Despite the touch of ungratefulness in his voice, Sara maintains her composure even after he is gone.

Image Credits: Netflix

The tranquilizing background score becomes an ally in the storytelling, providing a gentle ambiance that mirrors real-life emotions.

It never screams for attention but harmoniously accompanies the narrative, allowing things to unfold organically.

Similarly, the screenplay isn’t dazzling. Rather, it is focused on evoking authenticity. 

Some scenes that showcase the mother-son camaraderie touch your soul, especially the one where Sara mimics a monkey not giving a damn about her physical state. 

It is this emphasis of ‘Thank You, I’m Sorry’ on a realistic portrayal of human relationships that makes the tale beautiful. 

Its humble feature of exploring an individual’s impassive grief in the least pretentious manner offers a deep insight into how humans may interact in such situations. 

Image Credits: Netflix

The emotional detailing is reflected in the way characters communicate through effective writing.

Nothing is hastened and even though the duration is crisp, you never feel ‘Thank You, I’m Sorry’ misses out on a particular aspect. 

After a long time, you’d be able to feel the pull or the urge of onscreen quietude. 

Additionally, the humor is top-notch, majorly fronted by smart moves within the plot either situational or vocal. 

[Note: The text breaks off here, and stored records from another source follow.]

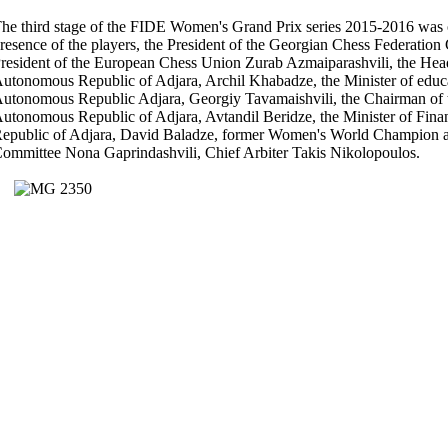
he third stage of the FIDE Women's Grand Prix series 2015-2016 was o
resence of the players, the President of the Georgian Chess Federation
resident of the European Chess Union Zurab Azmaiparashvili, the Hea
utonomous Republic of Adjara, Archil Khabadze, the Minister of educat
utonomous Republic Adjara, Georgiy Tavamaishvili, the Chairman of 
utonomous Republic of Adjara, Avtandil Beridze, the Minister of Fin
epublic of Adjara, David Baladze, former Women's World Champion a
ommittee Nona Gaprindashvili, Chief Arbiter Takis Nikolopoulos.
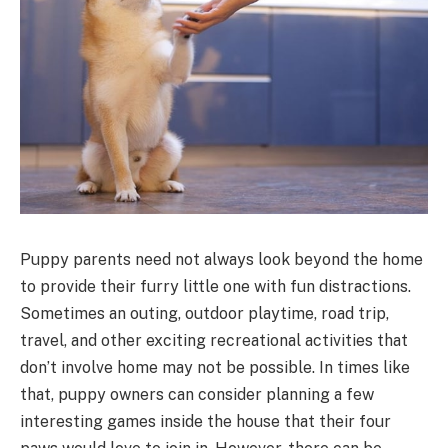
Puppy parents need not always look beyond the home
to provide their furry little one with fun distractions.
Sometimes an outing, outdoor playtime, road trip,
travel, and other exciting recreational activities that
don’t involve home may not be possible. In times like
that, puppy owners can consider planning a few
interesting games inside the house that their four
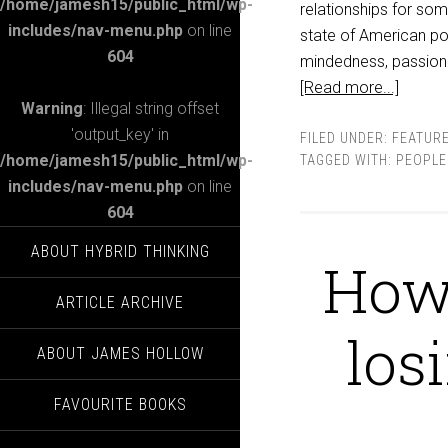
/home/jamesh15/public_html/wp-
relationships for som
includes/nav-menu.php
on line
state of American pol
604
mindedness, passion 
[Read more...]
Warning
: Illegal string offset
'output_key' in
FILED UNDER:
FEATUR
/home/jamesh15/public_html/wp-
TAGGED WITH:
PEOPLE
includes/nav-menu.php
on line
604
ABOUT HYBRID THINKING
How 
ARTICLE ARCHIVE
los
ABOUT JAMES HOLLOW
FAVOURITE BOOKS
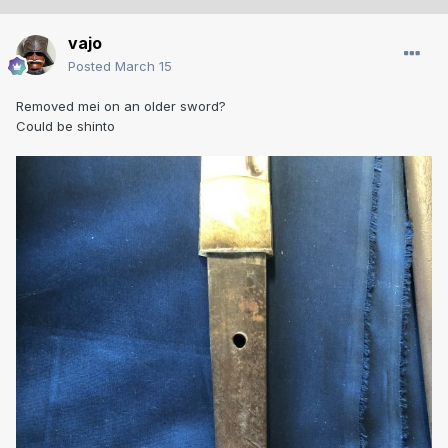
vajo
Posted
March 15
Removed mei on an older sword?
Could be shinto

Again, the motif doesn’t shift to comedy but stays entirely on the realistic-ness of the storyline.

How are the Performances?

Sanna Sundqvist holds within herself a mettlesome mien while playing Sara. Recently seen in Tore, she delivers another, though much denser in screen space, commendable performance.

Her true-to-life depiction of a mother will touch you on many occasions. The flip side of her character carries a sack of grief, which Sundqvist ably unties as the movie progresses.

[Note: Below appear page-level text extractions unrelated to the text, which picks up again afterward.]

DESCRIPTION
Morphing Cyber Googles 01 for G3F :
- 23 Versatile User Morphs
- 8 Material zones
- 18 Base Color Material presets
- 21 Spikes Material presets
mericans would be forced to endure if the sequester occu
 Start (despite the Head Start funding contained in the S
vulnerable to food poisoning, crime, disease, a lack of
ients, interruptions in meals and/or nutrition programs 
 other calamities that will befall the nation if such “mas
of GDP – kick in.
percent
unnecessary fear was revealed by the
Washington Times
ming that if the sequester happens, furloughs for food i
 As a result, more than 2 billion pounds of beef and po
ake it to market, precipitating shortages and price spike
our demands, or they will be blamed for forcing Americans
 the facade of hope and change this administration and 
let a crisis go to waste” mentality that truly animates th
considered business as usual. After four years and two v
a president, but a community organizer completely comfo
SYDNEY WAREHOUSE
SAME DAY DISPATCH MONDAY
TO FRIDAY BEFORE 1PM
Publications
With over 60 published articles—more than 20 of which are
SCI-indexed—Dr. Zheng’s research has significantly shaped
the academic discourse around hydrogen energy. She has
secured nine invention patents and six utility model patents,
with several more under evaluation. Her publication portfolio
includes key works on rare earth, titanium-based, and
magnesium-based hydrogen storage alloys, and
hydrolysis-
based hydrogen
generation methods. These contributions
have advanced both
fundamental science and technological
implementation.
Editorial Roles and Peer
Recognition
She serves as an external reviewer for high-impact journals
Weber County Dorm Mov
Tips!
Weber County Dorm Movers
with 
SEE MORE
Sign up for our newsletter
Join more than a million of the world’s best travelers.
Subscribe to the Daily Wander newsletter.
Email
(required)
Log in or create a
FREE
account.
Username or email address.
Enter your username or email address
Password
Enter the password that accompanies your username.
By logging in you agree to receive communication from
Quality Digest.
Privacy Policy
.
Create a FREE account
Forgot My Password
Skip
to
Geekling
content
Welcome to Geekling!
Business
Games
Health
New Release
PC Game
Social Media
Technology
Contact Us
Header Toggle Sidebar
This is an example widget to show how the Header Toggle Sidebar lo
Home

Working to her benefit are her expressions, her belief in pauses, and the written sketch, of course.

Image Credits: Netflix

La Langhammer is Helen in ‘Thank You, I’m Sorry.’ Her cordially pleasing skill to instill humor into the narrative is the eye-catcher.

Moreover, Langhammer’s impromptu takes bring natural light-heartedness to the table.

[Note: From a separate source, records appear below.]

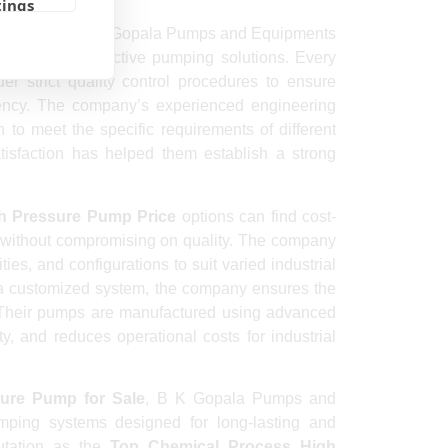
tings
 Exporter
, B K Gopala Pumps and Equipments
ble and cost-effective pumping solutions. Every
er strict quality control procedures to ensure
ciency. The company’s experienced engineering
to meet the specific requirements of different
tisfaction has helped them establish a strong
h Pressure Pump Price
options can find cost-
 without compromising on quality. The company
ies, and configurations to suit varied industrial
 a customized system, the company ensures the
t. Their pumps are manufactured using advanced
y, and reduces operational costs for industrial
ure Pump for Sale
, B K Gopala Pumps and
mping systems designed for long-lasting and
utation as the
Top Chemical Process High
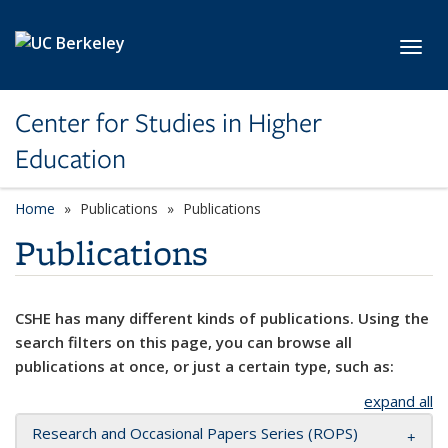
Skip to main content
Toggl
Center for Studies in Higher
Education
Home
Publications
Publications
Publications
CSHE has many different kinds of publications. Using the
search filters on this page, you can browse all
publications at once, or just a certain type, such as:
expand all
Research and Occasional Papers Series (ROPS)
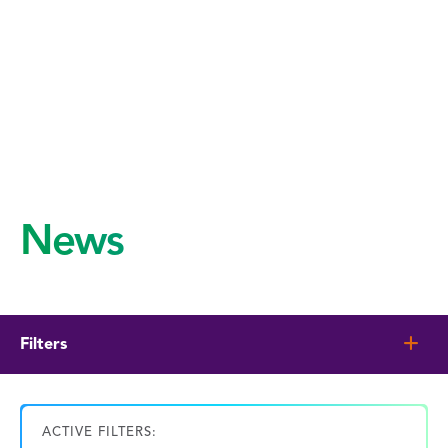
News
Filters
ACTIVE FILTERS:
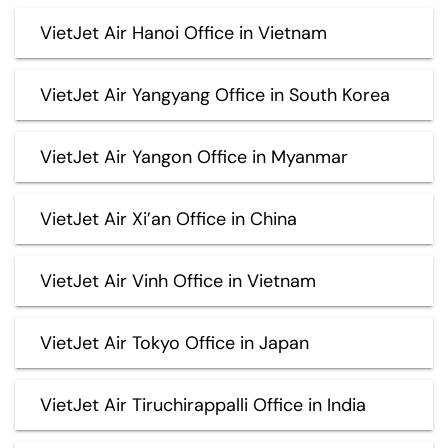
VietJet Air Hanoi Office in Vietnam
VietJet Air Yangyang Office in South Korea
VietJet Air Yangon Office in Myanmar
VietJet Air Xi’an Office in China
VietJet Air Vinh Office in Vietnam
VietJet Air Tokyo Office in Japan
VietJet Air Tiruchirappalli Office in India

An actor who steals the limelight is Amael Blomgren Alcaide. He is the kid who portrays Elliot in ‘Thank You, I’m Sorry.’ 

Sweet and mighty delightful, Blomgren wins you over with his fine act.

What Doesn’t Work for Thank You, I’m Sorry?

The Swedish film never strays away from the end goal or even the process. Just one thing it could have executed better is the climax.

I don’t think such concepts should aim for an over-stimulating peak point. 

Stream or Skip?

Go for it. You’ll love Thank You, I’m Sorry.